Jungle Currant ( Antidesma ghaesemblilia). Here on the hillside you can see a number of useful species close together. The Jungle Currant produces currant-like fruit that provides an acid pulp around a central stone.

The Wombat Berry (Eustrephus latifolius) has sweet tasting edible tubers.

The roots of the Wattle (Acacia leptocarpa) were, like the Batwing Coral Tree, a source of water.

The fruit of the Burdekin Plum (Pleiogynium timorense) if still a popular food source.

The Peanut Tree or Monkey Nut (Sterculia quadrifida) had medicinal manufacturing and nutritional use. The leaves and bark was made into twine and nets. Its most strinking feature is the peanut-like seeds in leathery pods in the Spring. The next post number 19 is located further down the track into the park and on the right handside.

Boobialla Bush (Myoporum montanum). It produces very bitter but edible fruit.

Queensland Ebony (Diospyros ferrea) look for post near rock on the right side of the track. So far you have seen many possible uses that aborigines could have made of this environment. Bear in mind that this usage was offset by strong desire to conserve the available resources. Rather than exploit the environment totally and so cause extinction of some species, the Aborigines were aware of the need to allow species to regrow. For example, the wood of the Queensland Ebony (dark green leaves) was useful for making woomeras and spear tips. Its fruit was also very tasty. Selective use of the Ebony was necessary to ensure a continuing supply of woomeras, spear tips and fruit.
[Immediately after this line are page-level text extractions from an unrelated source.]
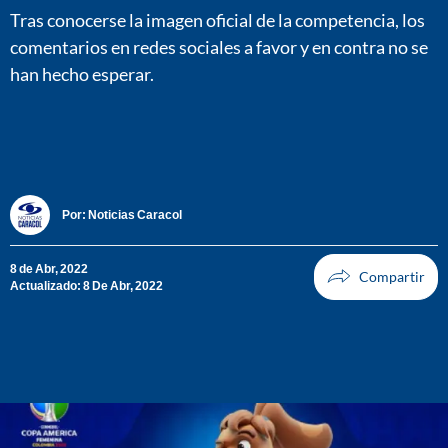
Tras conocerse la imagen oficial de la competencia, los
comentarios en redes sociales a favor y en contra no se
han hecho esperar.
Por:
Noticias Caracol
8 de Abr, 2022
Actualizado: 8 De Abr, 2022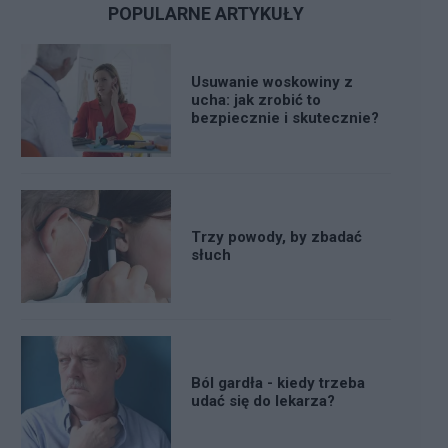
POPULARNE ARTYKUŁY
Usuwanie woskowiny z
ucha: jak zrobić to
bezpiecznie i skutecznie?
Trzy powody, by zbadać
słuch
Ból gardła - kiedy trzeba
udać się do lekarza?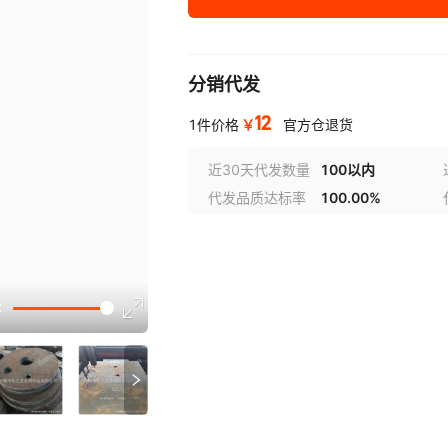
分销代发
12
￥
1件价格
官方仓退货
近30天代发数量
100以内
代发品质达标率
100.00%
选型视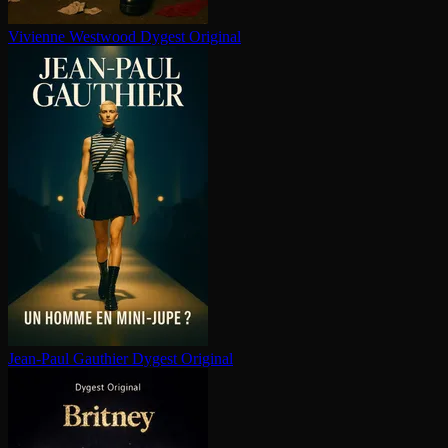
Vivienne Westwood
Dygest Original
Jean-Paul Gauthier
Dygest Original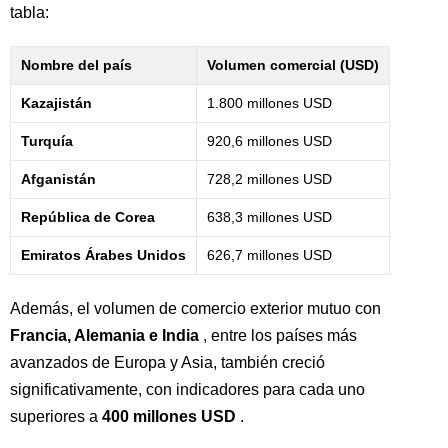
tabla:
Nombre del país
Volumen comercial (USD)
Kazajistán
1.800 millones USD
Turquía
920,6 millones USD
Afganistán
728,2 millones USD
República de Corea
638,3 millones USD
Emiratos Árabes Unidos
626,7 millones USD
Además, el volumen de comercio exterior mutuo con
Francia, Alemania e India
, entre los países más
avanzados de Europa y Asia, también creció
significativamente, con indicadores para cada uno
superiores a
400 millones USD
.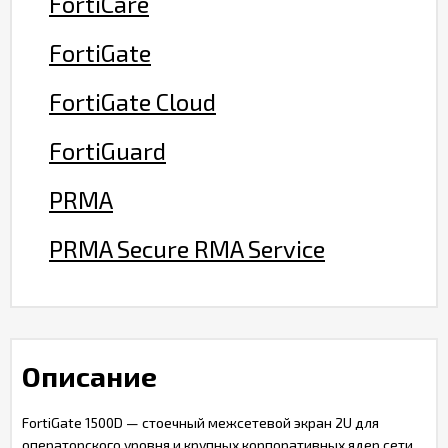
FortiCare
FortiGate
FortiGate Cloud
FortiGuard
PRMA
PRMA Secure RMA Service
Описание
FortiGate 1500D — стоечный межсетевой экран 2U для
операторского уровня и крупных корпоративных ядер сети.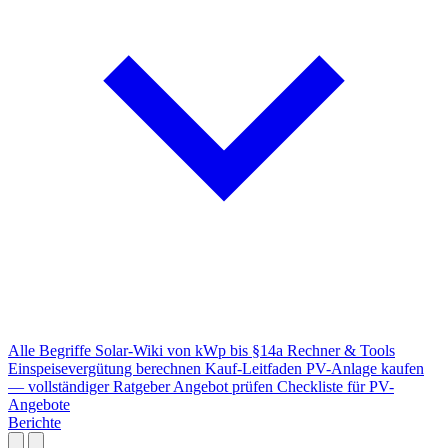
Alle Begriffe
Solar-Wiki von kWp bis §14a
Rechner & Tools
Einspeisevergütung berechnen
Kauf-Leitfaden
PV-Anlage kaufen
— vollständiger Ratgeber
Angebot prüfen
Checkliste für PV-
Angebote
Berichte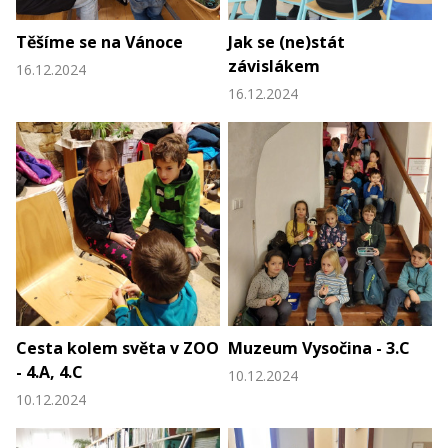
Těšíme se na Vánoce
Jak se (ne)stát
závislákem
16.12.2024
16.12.2024
Cesta kolem světa v ZOO
Muzeum Vysočina - 3.C
- 4.A, 4.C
10.12.2024
10.12.2024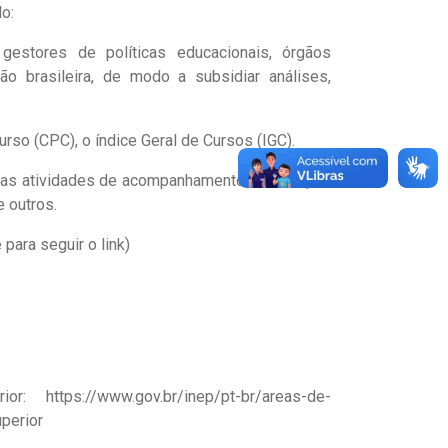
o:
 gestores de políticas educacionais, órgãos
o brasileira, de modo a subsidiar análises,
rso (CPC), o índice Geral de Cursos (IGC).
 as atividades de acompanhamento e avaliação,
e outros.
para seguir o link)
rior:
https://www.gov.br/inep/pt-br/areas-de-
perior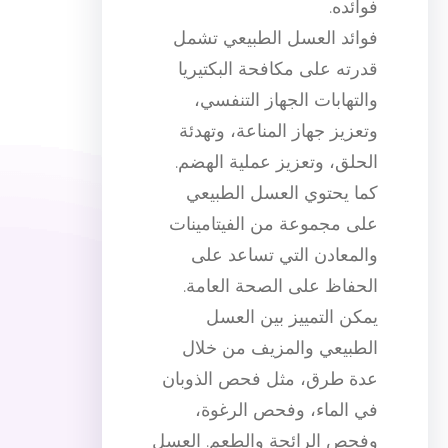
فوائده.
فوائد العسل الطبيعي تشمل
قدرته على مكافحة البكتيريا
والتهابات الجهاز التنفسي،
وتعزيز جهاز المناعة، وتهدئة
الحلق، وتعزيز عملية الهضم.
كما يحتوي العسل الطبيعي
على مجموعة من الفيتامينات
والمعادن التي تساعد على
الحفاظ على الصحة العامة.
يمكن التمييز بين العسل
الطبيعي والمزيف من خلال
عدة طرق، مثل فحص الذوبان
في الماء، وفحص الرغوة،
وفحص الرائحة والطعم. العسل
Crabs Eyes (Abrus precatorius). The hard seeds were used by Aboriginals to decorate Ceremonial objects. they are extremely poisonous.
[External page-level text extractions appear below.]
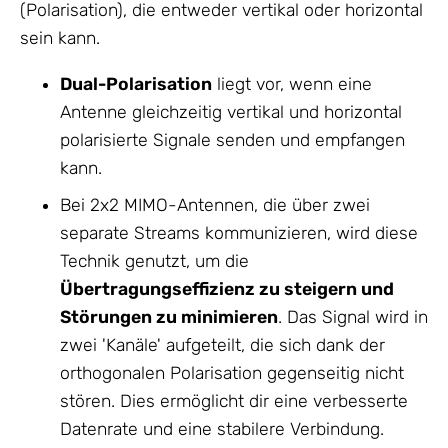
(Polarisation), die entweder vertikal oder horizontal
sein kann.
Dual-Polarisation
liegt vor, wenn eine
Antenne gleichzeitig vertikal und horizontal
polarisierte Signale senden und empfangen
kann.
Bei 2x2 MIMO-Antennen, die über zwei
separate Streams kommunizieren, wird diese
Technik genutzt, um die
Übertragungseffizienz zu steigern und
Störungen zu minimieren
. Das Signal wird in
zwei 'Kanäle' aufgeteilt, die sich dank der
orthogonalen Polarisation gegenseitig nicht
stören. Dies ermöglicht dir eine verbesserte
Datenrate und eine stabilere Verbindung.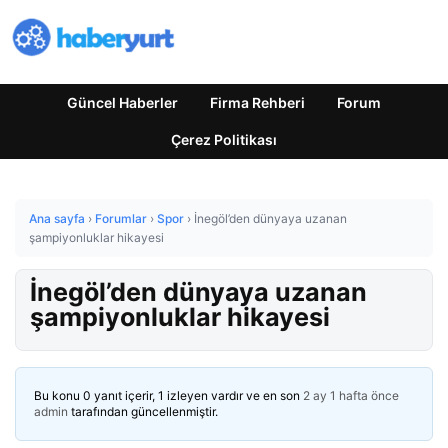
Güncel Haberler
Firma Rehberi
Forum
Çerez Politikası
Ana sayfa
›
Forumlar
›
Spor
›
İnegöl’den dünyaya uzanan
şampiyonluklar hikayesi
İnegöl’den dünyaya uzanan
şampiyonluklar hikayesi
Bu konu 0 yanıt içerir, 1 izleyen vardır ve en son
2 ay 1 hafta önce
admin
tarafından güncellenmiştir.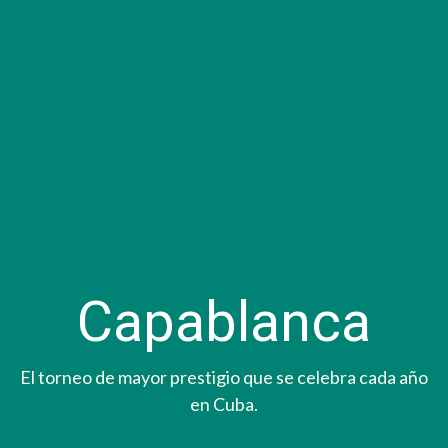
Capablanca
El torneo de mayor prestigio que se celebra cada año
en Cuba.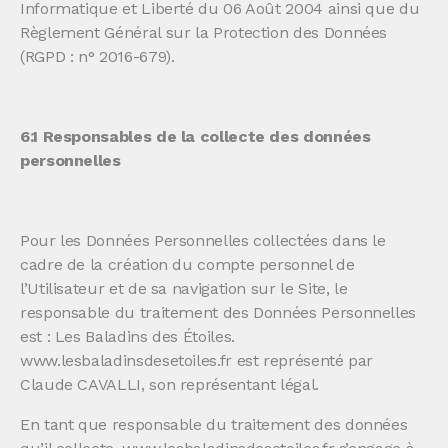
Informatique et Liberté du 06 Août 2004 ainsi que du
Règlement Général sur la Protection des Données
(RGPD : n° 2016-679).
6.1 Responsables de la collecte des données
personnelles
Pour les Données Personnelles collectées dans le
cadre de la création du compte personnel de
l’Utilisateur et de sa navigation sur le Site, le
responsable du traitement des Données Personnelles
est : Les Baladins des Étoiles.
www.lesbaladinsdesetoiles.fr est représenté par
Claude CAVALLI, son représentant légal.
En tant que responsable du traitement des données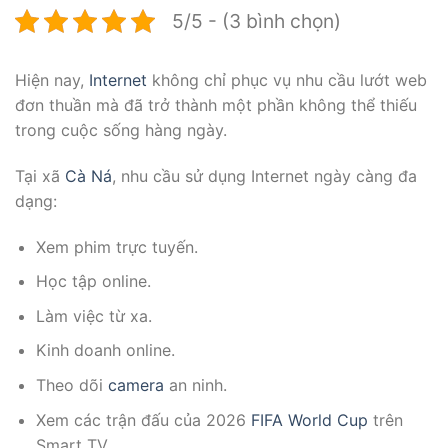
5/5 - (3 bình chọn)
Hiện nay,
Internet
không chỉ phục vụ nhu cầu lướt web
đơn thuần mà đã trở thành một phần không thể thiếu
trong cuộc sống hàng ngày.
Tại xã
Cà Ná
, nhu cầu sử dụng Internet ngày càng đa
dạng:
Xem phim trực tuyến.
Học tập online.
Làm việc từ xa.
Kinh doanh online.
Theo dõi
camera
an ninh.
Xem các trận đấu của 2026
FIFA
World Cup
trên
Smart TV.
The Rock Fig ( Ficus platypoda) provides edible fruits that are rather dry and tasteless unless soaked in water to make a pulp.

Here in the shade of the Fig Tree clinging to its rocky base, you will have reached the outer limit of the Bush Resources Circuit. However, this is not the full extent of the usable plants on the Town Common. The wetlands, salt-pans and ranges contain many more resources. The wealth of the resources that of the thousands of years, was managed for perpetual usage. Is there a message here for us?